The company policy here at MDK is that a good knitalong never ends. While it can be fun to bang out an FO in an impressively short period of time, knitting is a leisure pursuit for most of us. It elevates and enriches our lives, and it should never feel like deadline pressure.
But it’s also important not to let a knitalong just fade away without remarking on some of its wonders, while the awe (or the “awwwww”) factor is still fresh.
That’s why the phrase “so long,” with its built-in sense that we will keep meeting again, seems appropriate. (And also a good excuse to put up a video of one of my favorite movie scenes.) We will see the Fringe and Friends Log Cabin Knitalong again. We will keep checking the #fringeandfriendslogalong hashtag on Instagram, whenever we are in need of an inspiration boost from our fellow knitters and crocheters.
The Log Road Home
First, a report on my own logalong progress, which may explain why I’d like everyone to go easy on the end-zone celebrations.
I’m getting close (ish) to the finish line on my Relaxed Log Cabin pullover (a mashup of log cabin construction and one of my favorite pullover patterns, Relax by Ririko). A fair bit of time with the US 3s still lies ahead of me. I need to work the shoulders, neck and wee flipper sleeves.
I feel good about the decision to do the yoke in reverse stockinette stitch.
I’m loving every minute of my time with this lightweight cashmere/linen blend yarn, Jade Sapphire Sylph, which has become one of my all-time favorite yarns.
The approach of spring is all the motivation I need to finish, as my Relaxed Log Cabin will be the perfect light pullover for the season of returning sunshine.
A Log Day’s Journey (into Awesome)
We should all strive to be the log cabin knitting we want to see in the world. So it’s appropriate to give an enthusiastic round of muffled applause (because: mitts) to three logalongers who turned their Fringe and Friends Log Cabin Knitalong projects into patterns for all of us to enjoy.
Presenting: the patterns of the Fringe and Friends Logalong.
Karen Templer’s Log Cabin Mitts
These little nuggets of knitting are going to be A Thing, and for a long time to come. They are delicious potato-chip knitting, a good use for all our scraps, and a gift that even a misguided, anti-handmade pal will covet. They already have their own hashtag. Thank you, Karen!
Karen has made a few pairs. Photo: Karen Templer.

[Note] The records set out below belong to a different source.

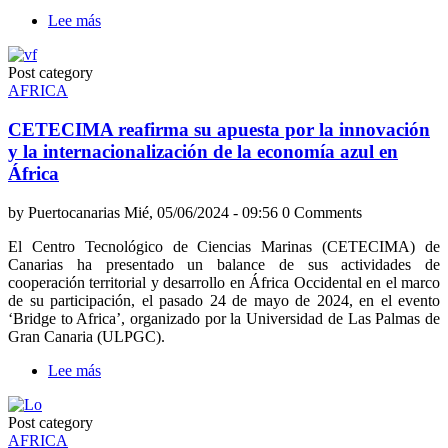
Lee más
sobre
CETECIMA
pone
Post category
en
AFRICA
marcha
un
CETECIMA reafirma su apuesta por la innovación
proyecto
de
y la internacionalización de la economía azul en
gestión
África
de
plásticos
by
Puertocanarias
Mié, 05/06/2024 - 09:56
0 Comments
marinos
con
El Centro Tecnológico de Ciencias Marinas (CETECIMA) de
la
Canarias ha presentado un balance de sus actividades de
población
cooperación territorial y desarrollo en África Occidental en el marco
Imraguen
de su participación, el pasado 24 de mayo de 2024, en el evento
de
‘Bridge to Africa’, organizado por la Universidad de Las Palmas de
Mauritania
Gran Canaria (ULPGC).
Lee más
sobre
CETECIMA
reafirma
Post category
su
AFRICA
apuesta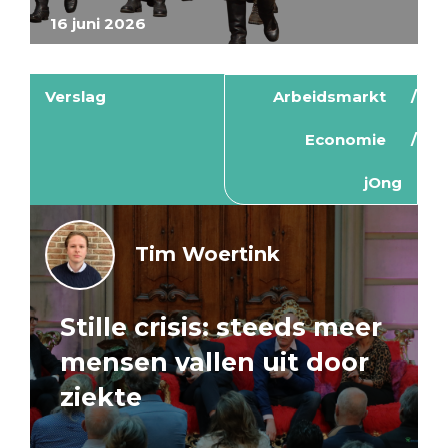
16 juni 2026
Verslag
Arbeidsmarkt
Economie
jOng
Tim Woertink
Stille crisis: steeds meer
mensen vallen uit door
ziekte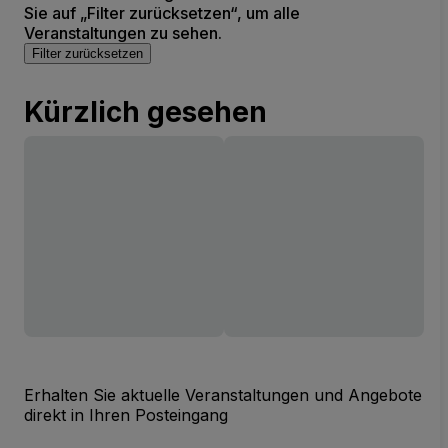
Sie auf „Filter zurücksetzen“, um alle
Veranstaltungen zu sehen.
Filter zurücksetzen
Kürzlich gesehen
Erhalten Sie aktuelle Veranstaltungen und Angebote
direkt in Ihren Posteingang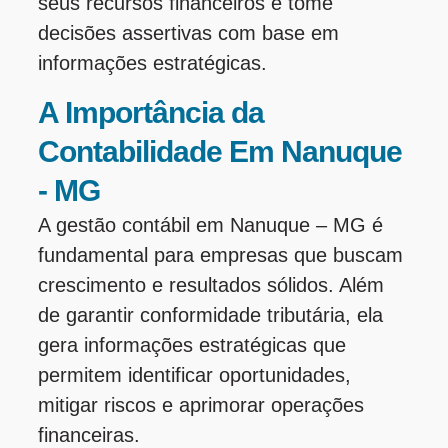
seus recursos financeiros e tome
decisões assertivas com base em
informações estratégicas.
A Importância da
Contabilidade Em Nanuque
- MG
A gestão contábil em Nanuque – MG é
fundamental para empresas que buscam
crescimento e resultados sólidos. Além
de garantir conformidade tributária, ela
gera informações estratégicas que
permitem identificar oportunidades,
mitigar riscos e aprimorar operações
financeiras.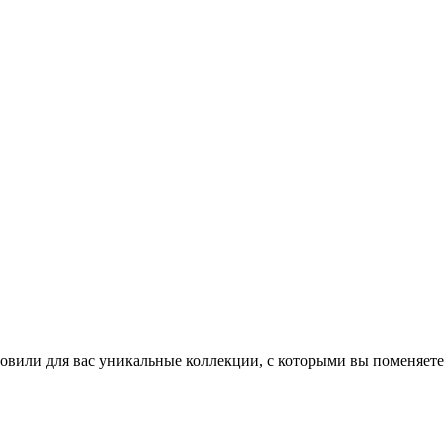
товили для вас уникальные коллекции, с которыми вы поменяете 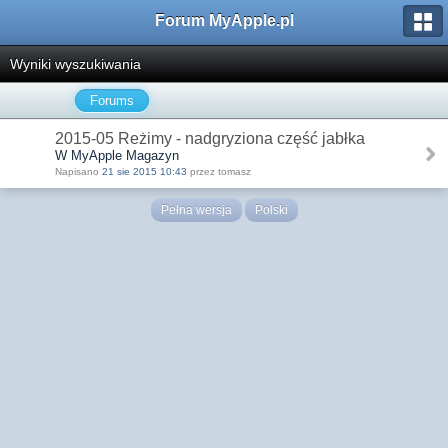
Forum MyApple.pl
Wyniki wyszukiwania
Forums
2015-05 Reżimy - nadgryziona część jabłka
W MyApple Magazyn
Napisano
21 sie 2015 10:43
przez tomasz
Pełna wersja
Polski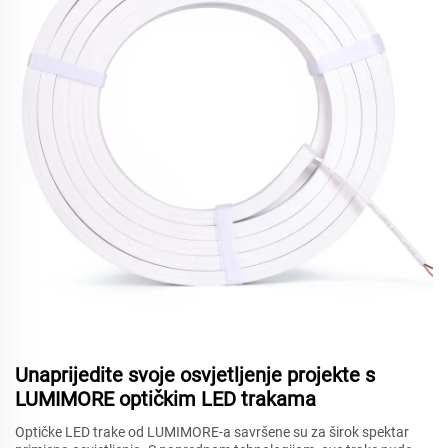
Unaprijedite svoje osvjetljenje projekte s
LUMIMORE optičkim LED trakama
Optičke LED trake od LUMIMORE-a savršene su za širok spektar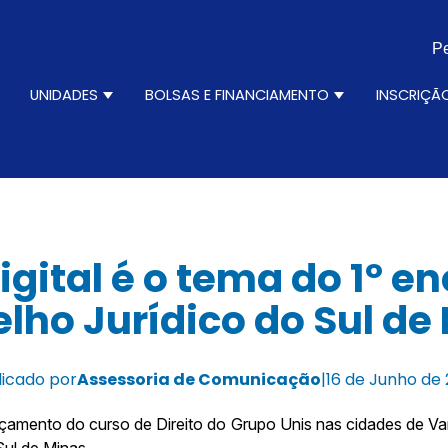
Pe
N
UNIDADES
BOLSAS E FINANCIAMENTO
INSCRIÇÃ
ursos
how submenu for Institucional
Show submenu for Unidades
Show submenu 
igital é o tema do 1º e
lho Jurídico do Sul de
licado por
Assessoria de Comunicação
|
16 de Junho de
çamento do curso de Direito do Grupo Unis nas cidades de Va
Sul de Minas.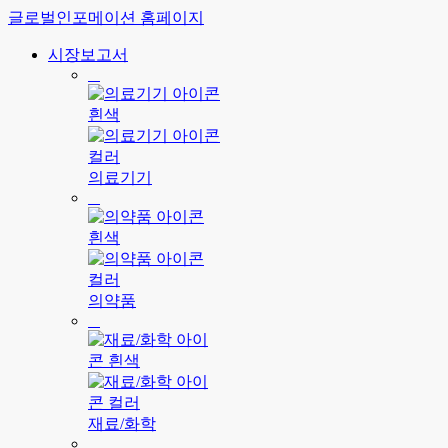
글로벌인포메이션 홈페이지
시장보고서
의료기기
의약품
재료/화학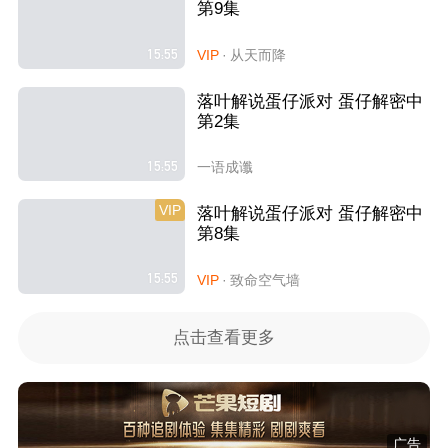
第9集
15:55
VIP
·
从天而降
落叶解说蛋仔派对 蛋仔解密中
第2集
15:55
一语成谶
VIP
落叶解说蛋仔派对 蛋仔解密中
第8集
15:55
VIP
·
致命空气墙
点击查看更多
广告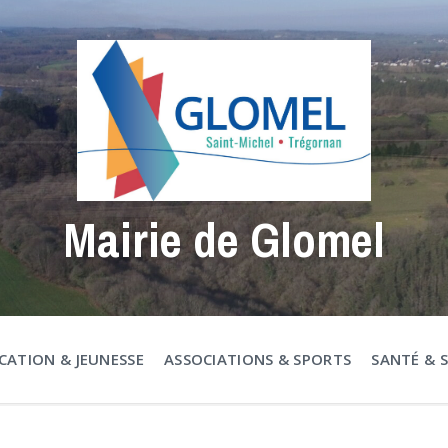
Mairie de Glomel
CATION & JEUNESSE
ASSOCIATIONS & SPORTS
SANTÉ & 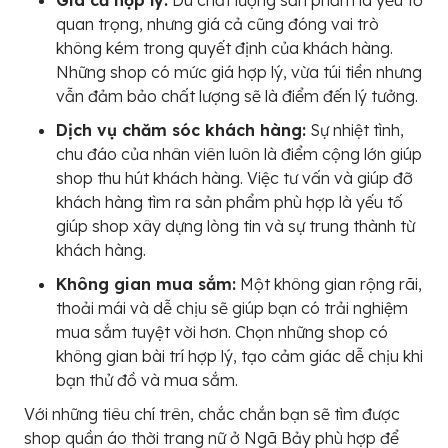
quan trọng, nhưng giá cả cũng đóng vai trò
không kém trong quyết định của khách hàng.
Những shop có mức giá hợp lý, vừa túi tiền nhưng
vẫn đảm bảo chất lượng sẽ là điểm đến lý tưởng.
Dịch vụ chăm sóc khách hàng:
Sự nhiệt tình,
chu đáo của nhân viên luôn là điểm cộng lớn giúp
shop thu hút khách hàng. Việc tư vấn và giúp đỡ
khách hàng tìm ra sản phẩm phù hợp là yếu tố
giúp shop xây dựng lòng tin và sự trung thành từ
khách hàng.
Không gian mua sắm:
Một không gian rộng rãi,
thoải mái và dễ chịu sẽ giúp bạn có trải nghiệm
mua sắm tuyệt vời hơn. Chọn những shop có
không gian bài trí hợp lý, tạo cảm giác dễ chịu khi
bạn thử đồ và mua sắm.
Với những tiêu chí trên, chắc chắn bạn sẽ tìm được
shop quần áo thời trang nữ ở Ngã Bảy phù hợp để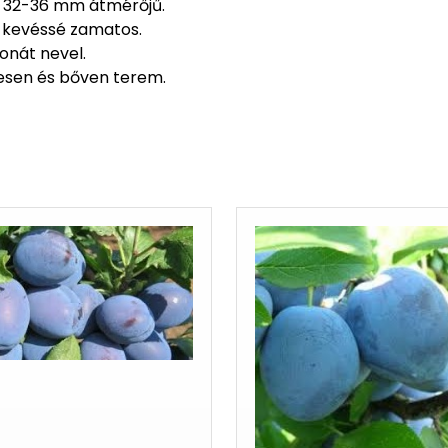
 32-36 mm átmérőjű.
, kevéssé zamatos.
onát nevel.
esen és bőven terem.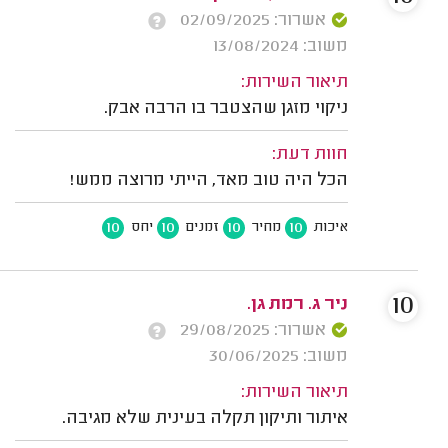
אשרור: 02/09/2025
משוב: 13/08/2024
תיאור השירות:
ניקוי מזגן שהצטבר בו הרבה אבק.
חוות דעת:
הכל היה טוב מאד, הייתי מרוצה ממש!
10
10
10
10
איכות
מחיר
זמנים
יחס
10
ניר ג. רמת גן.
אשרור: 29/08/2025
משוב: 30/06/2025
תיאור השירות:
איתור ותיקון תקלה בעינית שלא מגיבה.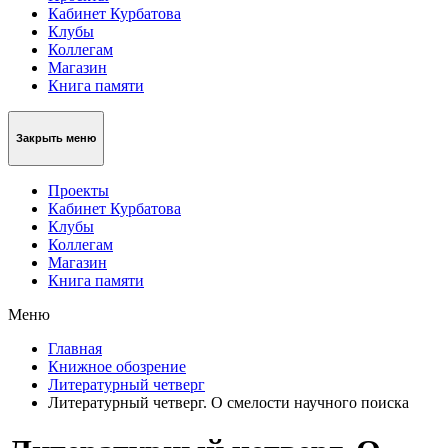
Кабинет Курбатова
Клубы
Коллегам
Магазин
Книга памяти
Закрыть меню
Проекты
Кабинет Курбатова
Клубы
Коллегам
Магазин
Книга памяти
Меню
Главная
Книжное обозрение
Литературный четверг
Литературный четверг. О смелости научного поиска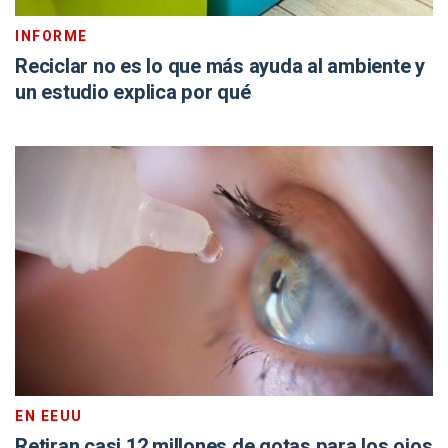
INFORME
Reciclar no es lo que más ayuda al ambiente y
un estudio explica por qué
EN EEUU
Retiran casi 12 millones de gotas para los ojos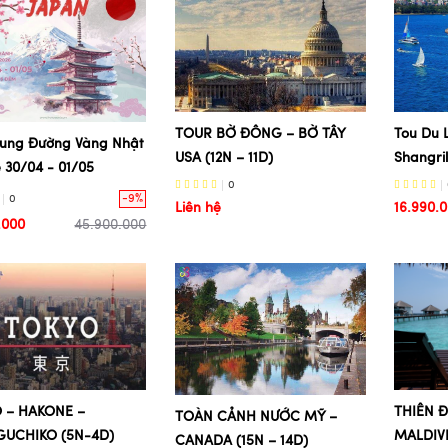
TOUR BỜ ĐÔNG – BỜ TÂY
Tou Du 
Cung Đường Vàng Nhật
USA (12N – 11D)
Shangri
 30/04 - 01/05
0
-9%
0
Liên hệ
16.990.
.000
45.900.000
 – HAKONE –
THIÊN 
TOÀN CẢNH NƯỚC MỸ –
UCHIKO (5N-4D)
MALDIVE
CANADA (15N – 14D)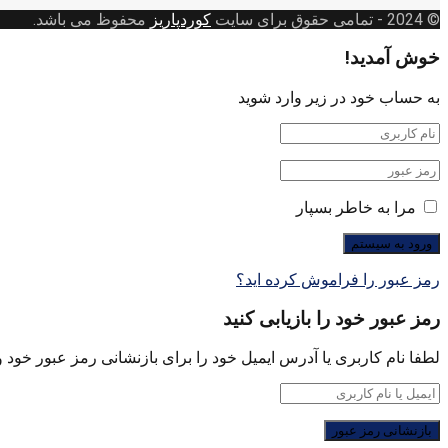
بندی
© 2024
- تمامی حقوق برای سایت
کوردپاریز
محفوظ می باشد.
خوش آمدید!
به حساب خود در زیر وارد شوید
مرا به خاطر بسپار
رمز عبور را فراموش کرده اید؟
رمز عبور خود را بازیابی کنید
لطفا نام کاربری یا آدرس ایمیل خود را برای بازنشانی رمز عبور خود وا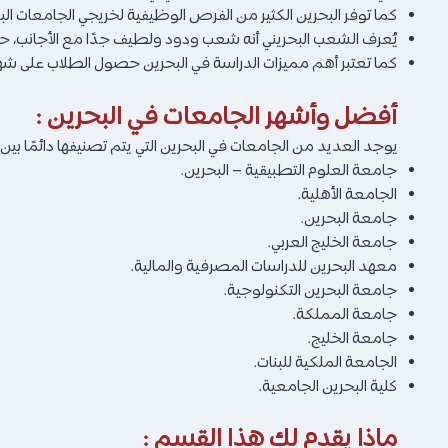
كما توفر البحرين الكثير من الفرص الوظيفية لخريجي الجامعات ا
يُعرف الشعب البحريني أنه شعب ودود ولطيف جدًا مع الأجانب، 
كما تعتبر أهم مميزات الدراسة في البحرين حصول الطلاب على شهاد
أفضل وأشهر الجامعات في البحرين :
يوجد العديد من الجامعات في البحرين التي يتم تصنيفها دائمًا ب
جامعة العلوم التطبيقية – البحرين.
الجامعة الأهلية.
جامعة البحرين.
جامعة الخليج العربي.
معهد البحرين للدراسات المصرفية والمالية.
جامعة البحرين التكنولوجية.
جامعة المملكة.
جامعة الخليج.
الجامعة الملكية للبنات.
كلية البحرين الجامعية.
ماذا يقدم لك هذا القسم :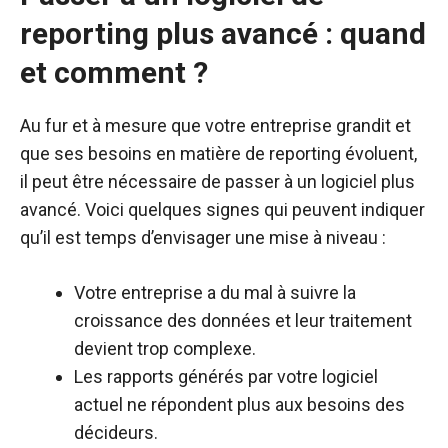
reporting plus avancé : quand
et comment ?
Au fur et à mesure que votre entreprise grandit et
que ses besoins en matière de reporting évoluent,
il peut être nécessaire de passer à un logiciel plus
avancé. Voici quelques signes qui peuvent indiquer
qu’il est temps d’envisager une mise à niveau :
Votre entreprise a du mal à suivre la
croissance des données et leur traitement
devient trop complexe.
Les rapports générés par votre logiciel
actuel ne répondent plus aux besoins des
décideurs.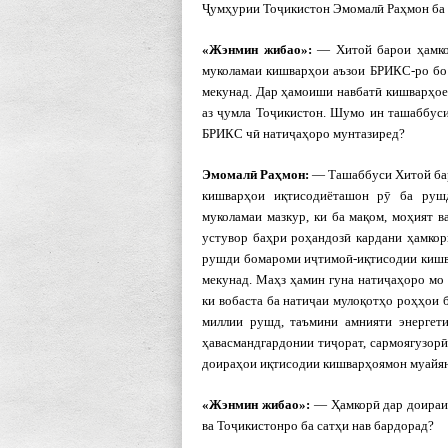
Ҷумҳурии Тоҷикистон Эмомалӣ Раҳмон ба 
«Жэнмин жибао»:
— Хитой барои ҳамко
муколамаи кишварҳои аъзои БРИКС-ро бо
мекунад. Дар ҳамоиши навбатӣ кишварҳое
аз ҷумла Тоҷикистон. Шумо ин ташаббуси
БРИКС чӣ натиҷаҳоро мунтазиред?
Эмомал
ӣ Ра
ҳмон:
— Ташаббуси Хитой бар
кишварҳои иқтисодиёташон рӯ ба рушд
муколамаи мазкур, ки ба мақом, моҳият 
устувор баҳри роҳандозӣ кардани ҳамкори
рушди бомароми иҷтимоӣ-иқтисодии кишва
мекунад. Маҳз ҳамин гуна натиҷаҳоро мо
ки вобаста ба натиҷаи мулоқотҳо роҳҳои 
миллии рушд, таъмини амнияти энергети
ҳавасманд­гардонии тиҷорат, сармоягузор
доираҳои иқтисодии кишварҳоямон муайян
«Жэнмин жибао»:
— Ҳамкорӣ дар доираи
ва Тоҷикистонро ба сатҳи нав бардорад?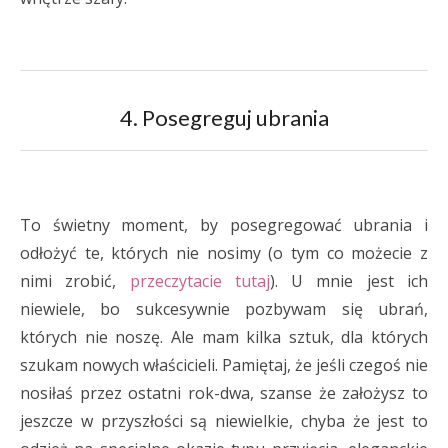
4. Posegreguj ubrania
To świetny moment, by posegregować ubrania i
odłożyć te, których nie nosimy (o tym co możecie z
nimi zrobić,
przeczytacie tutaj
). U mnie jest ich
niewiele, bo sukcesywnie pozbywam się ubrań,
których nie noszę. Ale mam kilka sztuk, dla których
szukam nowych właścicieli. Pamiętaj, że jeśli czegoś nie
nosiłaś przez ostatni rok-dwa, szanse że założysz to
jeszcze w przyszłości są niewielkie, chyba że jest to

Lynn Garrett’s Log Cabin Cardigan.
Watching Lynn Garrett build this cardigan gave me strength for my log cabin pullover journey. It takes faith to see clothing in the flatness of garter stitch strips, and fortitude to make it happen. The Log Cabin Cardigan is a wonderful, wearable, flattering garment. Thank you, Lynn!
Krityum’s Log Hat
Of course I’m thinking: Log Cabin Mitts + Log Hat = a set. And there’s a crochet version, too. Thank you, Krityum Designs!
Did I miss any published patterns coming out of the Fringe and Friends Log Cabin Knitalong? Let me know!
In Closing (But Not Really Closing)
The Fringe and Friends Log Cabin Knitalong has been a rich experience of community learning and experimentation. Knitters have stepped up with projects large and small, traditional and totally not traditional, and taken off on open-ended adventures with this simple technique. I really do want it to go on and on. There are dozens of ideas I want to try myself.
Karen, thank you for knowing that so many knitters and crocheters would embrace log cabin, and for sounding the call to knitalong. And thank you for taking us along on the ride.